Years ago I had a conversation with someone who was reminding me about the importance of taking care of myself. I’m not sure why, but I remember the details of this conversation vividly.
At the time, my response to her was probably pretty standard for many women, “I know. I just want to get through what’s on my to-do list right now and then I’ll take some time for myself.”
Her response to my poorly thought out plan has pretty much been playing on a constant loop every day since then. “But you’re always going to have a to-do list. When will enough finally be enough?” Sadly, the message didn’t quite sink in at the time. I left thinking, “yeah, BUT…”
Fast forward to about 5 years later, a second child, a lot more responsibility at my office, and involvement in about a half dozen other organizations that I had since added to my plate.
Taking on too much wasn’t NEW for me by any means.

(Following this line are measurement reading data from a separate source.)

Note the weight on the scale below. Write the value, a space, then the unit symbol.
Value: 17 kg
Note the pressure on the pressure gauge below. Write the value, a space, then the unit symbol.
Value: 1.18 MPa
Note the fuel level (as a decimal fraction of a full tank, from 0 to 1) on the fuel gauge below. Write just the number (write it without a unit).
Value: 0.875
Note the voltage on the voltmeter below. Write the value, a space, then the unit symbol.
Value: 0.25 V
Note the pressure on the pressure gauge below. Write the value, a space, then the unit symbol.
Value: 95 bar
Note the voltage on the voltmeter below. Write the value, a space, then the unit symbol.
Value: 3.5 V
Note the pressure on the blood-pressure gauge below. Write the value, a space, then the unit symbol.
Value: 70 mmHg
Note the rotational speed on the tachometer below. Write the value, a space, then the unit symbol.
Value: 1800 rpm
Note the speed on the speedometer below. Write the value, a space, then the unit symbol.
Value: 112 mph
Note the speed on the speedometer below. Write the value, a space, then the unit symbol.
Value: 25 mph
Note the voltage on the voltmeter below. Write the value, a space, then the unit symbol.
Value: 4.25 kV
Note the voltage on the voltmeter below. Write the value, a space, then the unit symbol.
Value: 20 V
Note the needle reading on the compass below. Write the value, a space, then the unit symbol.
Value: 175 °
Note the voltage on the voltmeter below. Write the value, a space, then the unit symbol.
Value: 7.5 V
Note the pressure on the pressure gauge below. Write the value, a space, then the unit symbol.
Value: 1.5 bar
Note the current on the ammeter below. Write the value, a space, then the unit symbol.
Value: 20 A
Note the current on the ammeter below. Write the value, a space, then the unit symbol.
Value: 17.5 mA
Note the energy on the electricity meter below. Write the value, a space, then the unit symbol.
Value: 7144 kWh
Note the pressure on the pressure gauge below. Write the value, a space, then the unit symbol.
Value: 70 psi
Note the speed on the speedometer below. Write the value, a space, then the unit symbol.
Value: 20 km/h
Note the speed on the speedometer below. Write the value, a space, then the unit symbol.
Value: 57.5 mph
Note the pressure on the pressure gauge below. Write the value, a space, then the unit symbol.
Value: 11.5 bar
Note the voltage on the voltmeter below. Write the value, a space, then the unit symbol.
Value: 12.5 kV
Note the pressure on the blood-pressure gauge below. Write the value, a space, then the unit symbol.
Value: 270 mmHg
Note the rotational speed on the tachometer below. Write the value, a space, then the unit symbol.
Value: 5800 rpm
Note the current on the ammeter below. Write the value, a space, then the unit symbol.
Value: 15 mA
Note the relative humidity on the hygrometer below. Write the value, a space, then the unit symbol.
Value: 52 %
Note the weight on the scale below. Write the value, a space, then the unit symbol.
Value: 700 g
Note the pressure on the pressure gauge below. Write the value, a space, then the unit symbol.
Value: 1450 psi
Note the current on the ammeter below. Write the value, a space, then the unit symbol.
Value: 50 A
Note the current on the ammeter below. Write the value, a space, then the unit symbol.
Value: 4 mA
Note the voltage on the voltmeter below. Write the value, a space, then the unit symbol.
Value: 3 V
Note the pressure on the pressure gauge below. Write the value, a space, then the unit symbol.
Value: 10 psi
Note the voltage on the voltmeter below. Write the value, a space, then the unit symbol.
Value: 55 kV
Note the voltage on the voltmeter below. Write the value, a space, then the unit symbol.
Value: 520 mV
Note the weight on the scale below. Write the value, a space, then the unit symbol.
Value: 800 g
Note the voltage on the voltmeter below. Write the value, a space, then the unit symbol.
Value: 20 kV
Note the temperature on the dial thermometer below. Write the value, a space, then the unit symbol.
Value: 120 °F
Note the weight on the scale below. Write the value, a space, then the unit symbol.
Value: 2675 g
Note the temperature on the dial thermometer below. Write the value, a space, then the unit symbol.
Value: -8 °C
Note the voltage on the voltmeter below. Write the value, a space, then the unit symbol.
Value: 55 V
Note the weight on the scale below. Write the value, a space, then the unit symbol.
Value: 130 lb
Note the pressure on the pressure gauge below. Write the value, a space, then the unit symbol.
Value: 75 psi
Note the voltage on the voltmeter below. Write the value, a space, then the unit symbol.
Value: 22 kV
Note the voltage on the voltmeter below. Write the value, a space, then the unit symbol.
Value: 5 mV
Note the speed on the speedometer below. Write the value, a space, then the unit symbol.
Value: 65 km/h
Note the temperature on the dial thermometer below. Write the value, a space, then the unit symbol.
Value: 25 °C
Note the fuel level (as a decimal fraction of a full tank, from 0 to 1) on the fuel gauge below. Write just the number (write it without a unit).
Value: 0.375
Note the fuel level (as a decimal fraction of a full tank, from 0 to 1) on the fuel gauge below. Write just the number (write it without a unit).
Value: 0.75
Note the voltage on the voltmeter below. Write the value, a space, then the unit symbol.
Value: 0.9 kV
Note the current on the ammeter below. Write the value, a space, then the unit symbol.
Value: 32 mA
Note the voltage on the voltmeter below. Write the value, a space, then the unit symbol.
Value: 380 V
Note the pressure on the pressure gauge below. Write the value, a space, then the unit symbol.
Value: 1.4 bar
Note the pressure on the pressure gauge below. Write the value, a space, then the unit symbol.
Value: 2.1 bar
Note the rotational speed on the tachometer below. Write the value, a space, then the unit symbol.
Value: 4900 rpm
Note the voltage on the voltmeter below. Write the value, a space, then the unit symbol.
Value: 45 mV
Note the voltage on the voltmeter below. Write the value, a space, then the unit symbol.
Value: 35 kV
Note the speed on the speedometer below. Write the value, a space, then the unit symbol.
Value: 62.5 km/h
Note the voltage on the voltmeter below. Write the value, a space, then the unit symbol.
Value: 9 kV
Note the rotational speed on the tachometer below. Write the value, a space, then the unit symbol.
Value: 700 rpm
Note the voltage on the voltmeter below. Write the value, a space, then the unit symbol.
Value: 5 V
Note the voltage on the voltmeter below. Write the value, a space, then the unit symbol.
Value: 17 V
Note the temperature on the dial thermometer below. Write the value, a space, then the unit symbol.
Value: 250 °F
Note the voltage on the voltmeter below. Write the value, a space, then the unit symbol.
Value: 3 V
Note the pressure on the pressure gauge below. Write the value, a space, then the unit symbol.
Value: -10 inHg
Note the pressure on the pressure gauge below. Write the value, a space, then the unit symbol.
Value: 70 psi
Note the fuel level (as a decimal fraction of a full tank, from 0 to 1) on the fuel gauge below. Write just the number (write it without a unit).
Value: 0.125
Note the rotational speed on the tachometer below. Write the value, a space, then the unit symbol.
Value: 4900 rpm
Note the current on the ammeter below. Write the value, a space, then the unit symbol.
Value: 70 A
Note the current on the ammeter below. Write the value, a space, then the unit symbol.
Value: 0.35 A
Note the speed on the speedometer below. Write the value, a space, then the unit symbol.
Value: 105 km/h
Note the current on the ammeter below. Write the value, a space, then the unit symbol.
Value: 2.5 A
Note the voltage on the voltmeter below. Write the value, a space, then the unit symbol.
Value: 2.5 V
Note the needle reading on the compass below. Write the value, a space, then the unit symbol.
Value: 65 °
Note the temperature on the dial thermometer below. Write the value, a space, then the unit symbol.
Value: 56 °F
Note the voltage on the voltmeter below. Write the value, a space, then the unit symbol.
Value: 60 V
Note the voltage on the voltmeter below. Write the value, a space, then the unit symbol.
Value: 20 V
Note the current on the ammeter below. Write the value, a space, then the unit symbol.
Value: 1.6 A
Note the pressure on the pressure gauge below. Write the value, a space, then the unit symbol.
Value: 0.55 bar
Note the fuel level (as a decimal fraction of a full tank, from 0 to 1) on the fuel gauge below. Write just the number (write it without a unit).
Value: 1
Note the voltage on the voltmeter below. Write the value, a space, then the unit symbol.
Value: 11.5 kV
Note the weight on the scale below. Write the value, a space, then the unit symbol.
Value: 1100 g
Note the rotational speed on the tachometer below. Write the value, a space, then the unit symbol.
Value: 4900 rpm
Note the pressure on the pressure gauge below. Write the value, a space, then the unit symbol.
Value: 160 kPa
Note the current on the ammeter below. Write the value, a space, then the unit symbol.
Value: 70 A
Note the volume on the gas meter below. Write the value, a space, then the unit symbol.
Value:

I’ve always been one of those people who keeps busy. I’m a doer. I don’t really know what to do with myself if I’m not DOING something. I’m not really very good as just being. There are things to be done!
Last fall though, I looked back at how I had spent the first 6 months with my newborn and realized that I had let so much get in the way of just being with him. My last baby.
My maternity leave had consisted of conference calls and spreadsheets all while feeding or holding a newborn. Little man was about 6 weeks old when he attended his first HR meeting.

My recovery was SLOW. It was complicated. I was frustrated. Yes, I had just had a tiny human pulled from my body, but time doesn’t stop every time someone has a baby. There were things to be done. No time for me. I had originally planned on originally trying to take 3 months off. In the end, I gave up after about 2 and headed back to the office.
I lasted about 3 more before things really started to go downhill. At some point my husband and I were joking about our brains shrinking, I was reading articles on the benefits of under scheduling my children, and at the same time trying to figure out how to volunteer for 3 organizations and maintain two side businesses during my “free time.”
When will enough be enough?
After A LOT of failed rationalization, I finally did it. It was finally enough. I quit. I went on leave. I stepped back and/or took a break from every activity I was doing except for work and family.
It was hard. It IS hard. I have let go of things that I really enjoyed. I’ve put things on hold that I really loved, really brought me happiness. Several of which I still miss very much. I don’t regret it though. I’ve learned a lot. I’m happier. I’m a better parent. Still trying to figure out how to take better care of myself, but not quite as concerned about how much of my life is being shortened.
How about you? I’d love to hear how you have managed your happiness (sanity?) as priorities in life have changed. I need all the help I can get.